Il problema della Libia resta la Francia
06 Agosto 2016
La situazione istituzionale libica è confusa. E continuerà ad esserlo ancora a lungo. Fayez al-Serraj non è a capo del governo di unità nazionale previsto dagli accordi di Skhirat, in Marocco, del dicembre 2015. Quello che presiede a Tripoli è più propriamente chiamato “governo nazionale dell’accordo (GNA)”.
Di fatto, il governo di Tobruk è ostaggio dell’ambizioso generale Khalifa Haftar, che comanda milizie autoproclamatesi “esercito nazionale libico”. Ne fanno parte molti ex-ufficiali di Gheddafi. E’ appoggiato dall’Egitto, dagli Emirati, dalla Russia e dalla Francia. Parigi, al solito disinvoltamente, ha riconosciuto Serraj, ma al tempo stesso, appoggia Haftar e le sue forze anti-islamiche.

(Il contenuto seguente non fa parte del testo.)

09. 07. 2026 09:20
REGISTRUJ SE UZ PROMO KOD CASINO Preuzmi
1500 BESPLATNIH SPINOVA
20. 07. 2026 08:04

Hafter vuole divenire ministro della difesa e comandante delle forze armate libiche. Controlla la Cirenaica, anche se attive nella regione sono tuttora vari gruppi islamisti non associati all’ISIS, ma ad al-Qaeda. L’intervento americano a sostegno delle forze di Serraj che da mesi cercano di conquistare Sirte, segna una nuova fase della guerra nel frammentato ginepraio libico. Il territorio è controllato da centinaia di milizie tribali e locali, che si contendono potere e ricchezza, quest’ultima prodotta ormai soprattutto dai traffici illeciti, dagli immigranti alla droga, alle armi.
Il problema della Libia non si risolve a Tripoli, a Bengasi o a Tobruk ma al Cairo e, soprattutto, a Parigi. L’Italia potrà concedere l’uso delle basi di Sigonella ed Aviano agli aerei Usa per tutto il tempo che il Pentagono considererà per eliminare le formazioni dell’Isis presenti in Libia. Eppure se il governo di Roma crede che i bombardamenti americani servano da soli a risolvere il problema libico sbaglia.
Il problema libico dunque non è l’Isis, che si può battere sul terreno lasciando che gli aerei di Barack Obama facciano il lavoro sporco, ma è la Francia e la sua decisione di arrivare a dividere la Libia almeno in due parti (Tripolitania e Cirenaica) pur di assicurarsi il petrolio della “quarta sponda”.
Dal 2011 ad oggi la situazione sul terreno libico è radicalmente cambiata, ma il nodo di fondo è rimasto lo stesso. Il Paese ha perso la sua unità, diviso com’è tra il governo di Tripoli, quello di Tobruk, le aree controllate dall’Isis e quelle tenute ben strette dalle varie tribù.